The Eyre Peninsula is a spectacular triangular piece of land that juts out into the Southern Ocean of the Great Australian Bight. It’s a popular tourist destination with its beautiful beaches, pristine waters, national parks, and animal encounters. There are a few major towns from which to base yourself to explore the coastal area. Ceduna is on the far northwest edge of the peninsula, Port Lincoln is towards the southern tip and Port Augusta sits in the far northeast corner of the peninsula. It’s one of the main destinations that people head to when they want to explore the Great Australian Bight.

Walking or cycling

If you prefer to explore the coast and scenery of the Great Australian Bight at a much slower pace, there are walking and cycling tracks to enjoy.
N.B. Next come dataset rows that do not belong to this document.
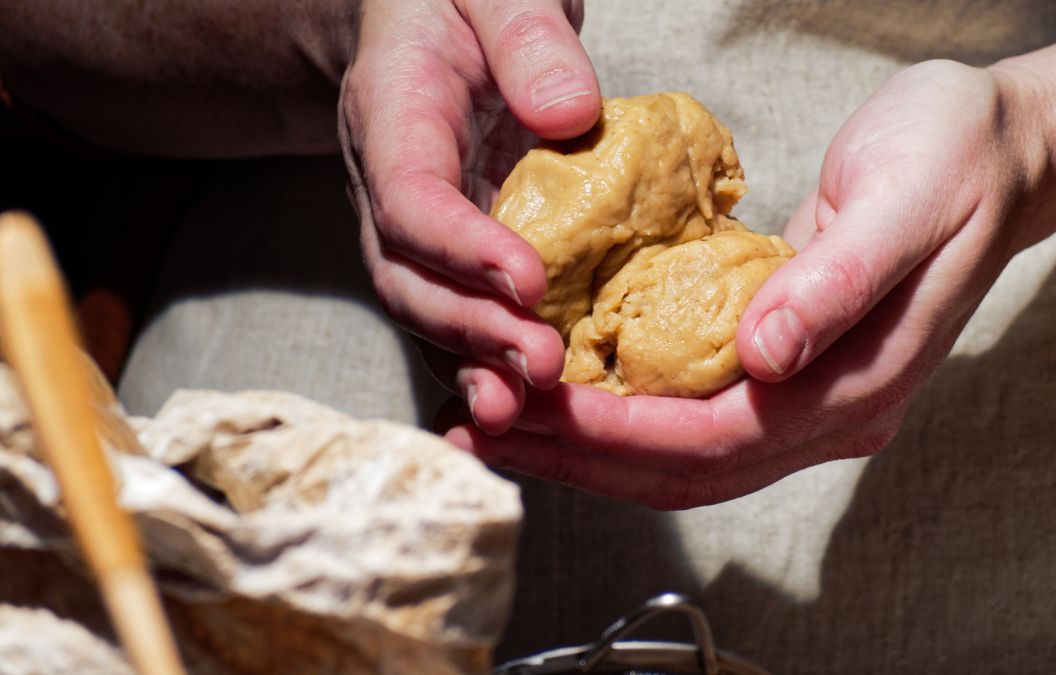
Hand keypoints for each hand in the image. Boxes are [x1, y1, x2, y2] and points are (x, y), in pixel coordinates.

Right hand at [339, 0, 599, 431]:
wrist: (435, 11)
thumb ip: (528, 35)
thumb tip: (569, 114)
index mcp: (392, 116)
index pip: (408, 199)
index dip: (460, 248)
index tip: (527, 280)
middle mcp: (388, 184)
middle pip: (406, 278)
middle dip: (469, 330)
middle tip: (539, 364)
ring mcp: (414, 226)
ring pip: (425, 312)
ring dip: (474, 362)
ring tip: (529, 403)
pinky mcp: (449, 248)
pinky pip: (458, 312)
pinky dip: (488, 358)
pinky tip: (531, 399)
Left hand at [446, 60, 1051, 507]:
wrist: (999, 149)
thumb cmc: (957, 160)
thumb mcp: (904, 202)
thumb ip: (835, 285)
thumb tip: (762, 357)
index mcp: (858, 384)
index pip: (718, 439)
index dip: (620, 435)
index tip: (536, 410)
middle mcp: (828, 408)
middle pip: (685, 467)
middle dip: (579, 455)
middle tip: (484, 425)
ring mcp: (806, 393)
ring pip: (679, 451)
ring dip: (587, 445)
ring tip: (501, 419)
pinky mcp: (783, 365)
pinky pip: (687, 408)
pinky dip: (618, 408)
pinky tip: (565, 387)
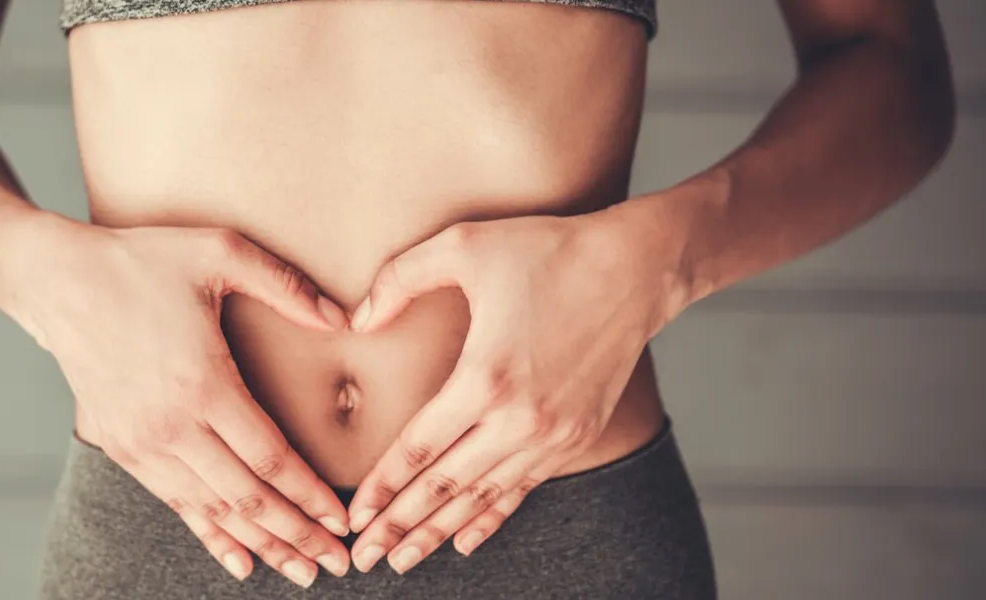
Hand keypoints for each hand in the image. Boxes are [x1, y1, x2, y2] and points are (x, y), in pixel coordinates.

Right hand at [6, 217, 353, 586]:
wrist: (56, 281)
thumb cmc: (142, 261)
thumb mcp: (219, 251)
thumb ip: (286, 284)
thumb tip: (344, 318)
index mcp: (202, 382)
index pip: (269, 458)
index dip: (310, 495)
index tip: (343, 520)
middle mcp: (171, 425)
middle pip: (247, 497)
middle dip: (297, 534)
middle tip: (337, 563)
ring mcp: (143, 442)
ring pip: (213, 510)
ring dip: (261, 544)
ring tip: (302, 570)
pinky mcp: (123, 448)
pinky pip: (176, 504)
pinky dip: (211, 536)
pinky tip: (241, 562)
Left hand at [342, 202, 688, 573]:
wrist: (637, 268)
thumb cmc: (547, 250)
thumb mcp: (462, 244)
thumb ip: (399, 278)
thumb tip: (356, 320)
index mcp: (486, 376)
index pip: (420, 448)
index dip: (383, 486)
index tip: (353, 516)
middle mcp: (520, 418)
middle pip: (445, 487)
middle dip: (399, 526)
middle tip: (362, 559)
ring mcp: (553, 433)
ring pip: (483, 497)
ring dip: (439, 532)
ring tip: (401, 560)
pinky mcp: (576, 436)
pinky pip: (523, 488)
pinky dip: (491, 518)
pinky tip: (464, 542)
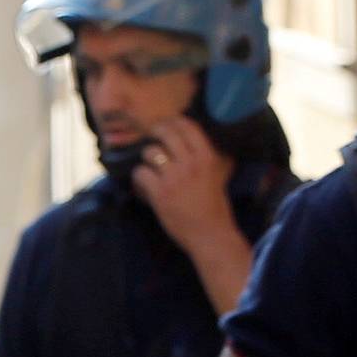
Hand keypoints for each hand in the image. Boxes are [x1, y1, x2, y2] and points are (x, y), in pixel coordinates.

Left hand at [131, 117, 237, 252]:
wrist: (210, 235)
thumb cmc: (215, 208)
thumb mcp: (217, 175)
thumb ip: (205, 157)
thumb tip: (191, 139)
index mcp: (207, 157)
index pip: (187, 125)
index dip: (173, 121)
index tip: (166, 126)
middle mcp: (191, 163)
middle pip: (166, 132)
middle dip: (155, 133)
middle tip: (152, 140)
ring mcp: (174, 177)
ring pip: (150, 152)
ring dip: (146, 160)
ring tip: (149, 170)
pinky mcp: (160, 193)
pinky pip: (140, 173)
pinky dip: (138, 179)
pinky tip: (144, 187)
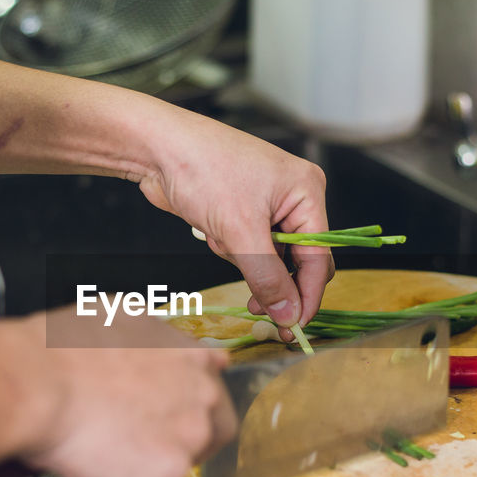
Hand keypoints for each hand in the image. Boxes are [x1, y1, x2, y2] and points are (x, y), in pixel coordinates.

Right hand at [6, 309, 236, 476]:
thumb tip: (146, 352)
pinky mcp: (166, 475)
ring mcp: (190, 438)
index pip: (211, 385)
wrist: (38, 383)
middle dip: (181, 442)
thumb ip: (150, 341)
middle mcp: (203, 396)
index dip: (186, 402)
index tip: (166, 411)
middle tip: (139, 446)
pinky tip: (87, 468)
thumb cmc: (62, 349)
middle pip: (214, 430)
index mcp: (193, 356)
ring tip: (97, 453)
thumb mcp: (118, 318)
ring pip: (174, 468)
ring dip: (141, 468)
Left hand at [135, 108, 334, 337]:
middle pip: (297, 260)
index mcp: (307, 192)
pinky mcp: (242, 212)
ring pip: (268, 258)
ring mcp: (267, 205)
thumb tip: (290, 315)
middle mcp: (293, 198)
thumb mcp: (239, 230)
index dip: (307, 295)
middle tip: (255, 311)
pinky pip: (247, 248)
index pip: (319, 256)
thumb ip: (268, 277)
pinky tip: (212, 232)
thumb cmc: (203, 170)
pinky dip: (229, 249)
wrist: (157, 148)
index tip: (293, 328)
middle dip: (271, 280)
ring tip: (220, 239)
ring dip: (242, 260)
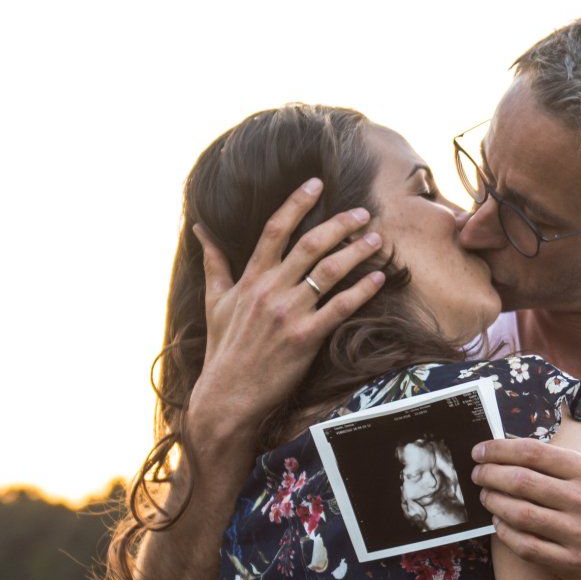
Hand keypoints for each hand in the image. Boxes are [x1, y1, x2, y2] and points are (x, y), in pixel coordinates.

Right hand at [186, 178, 385, 450]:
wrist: (226, 396)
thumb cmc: (223, 348)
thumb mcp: (214, 301)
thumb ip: (214, 262)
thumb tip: (200, 228)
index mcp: (250, 278)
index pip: (274, 229)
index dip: (297, 202)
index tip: (317, 183)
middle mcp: (269, 290)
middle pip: (309, 244)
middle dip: (339, 224)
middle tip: (363, 212)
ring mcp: (288, 313)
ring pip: (327, 271)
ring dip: (356, 252)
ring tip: (377, 239)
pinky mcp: (305, 338)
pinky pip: (340, 307)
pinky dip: (362, 290)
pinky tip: (379, 278)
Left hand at [471, 438, 580, 579]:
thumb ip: (558, 463)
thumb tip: (508, 447)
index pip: (533, 453)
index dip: (499, 450)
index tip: (479, 452)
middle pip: (521, 481)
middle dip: (490, 475)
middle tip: (477, 475)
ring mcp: (579, 533)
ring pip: (519, 513)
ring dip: (494, 503)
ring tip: (486, 497)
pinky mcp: (573, 563)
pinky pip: (526, 546)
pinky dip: (505, 533)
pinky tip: (499, 524)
The Encounter Trail in Thevenard, Shelly Beach Dune Walk near Ceduna, which can all be found on here our Ceduna Map page, or nature trails in Coffin Bay National Park are popular places to soak in the coast on foot.

Ceduna

Ceduna is a major town on the eastern coast of the Bight in South Australia and one of the last major settlements before heading west on the Eyre Highway. The town is known as the Oyster Capital of Australia with some of the freshest seafood you’ll ever taste thanks to the abundant waters of the Bight.

Ceduna is a popular place to use as a base for exploring both the Nullarbor Plain and the Great Australian Bight. The Eyre Highway runs through the middle of town and is the last major settlement as you travel west along the popular road.

It’s also conveniently located for exploring many of the top things to see and do along the coast. From fishing and surfing to whale watching, you don’t have to travel too far from town to experience the best of the Bight.

Ceduna also has all the essential amenities that you need for a trip to the coast with a variety of accommodation options, a tourist information centre, and a variety of shopping in Ceduna.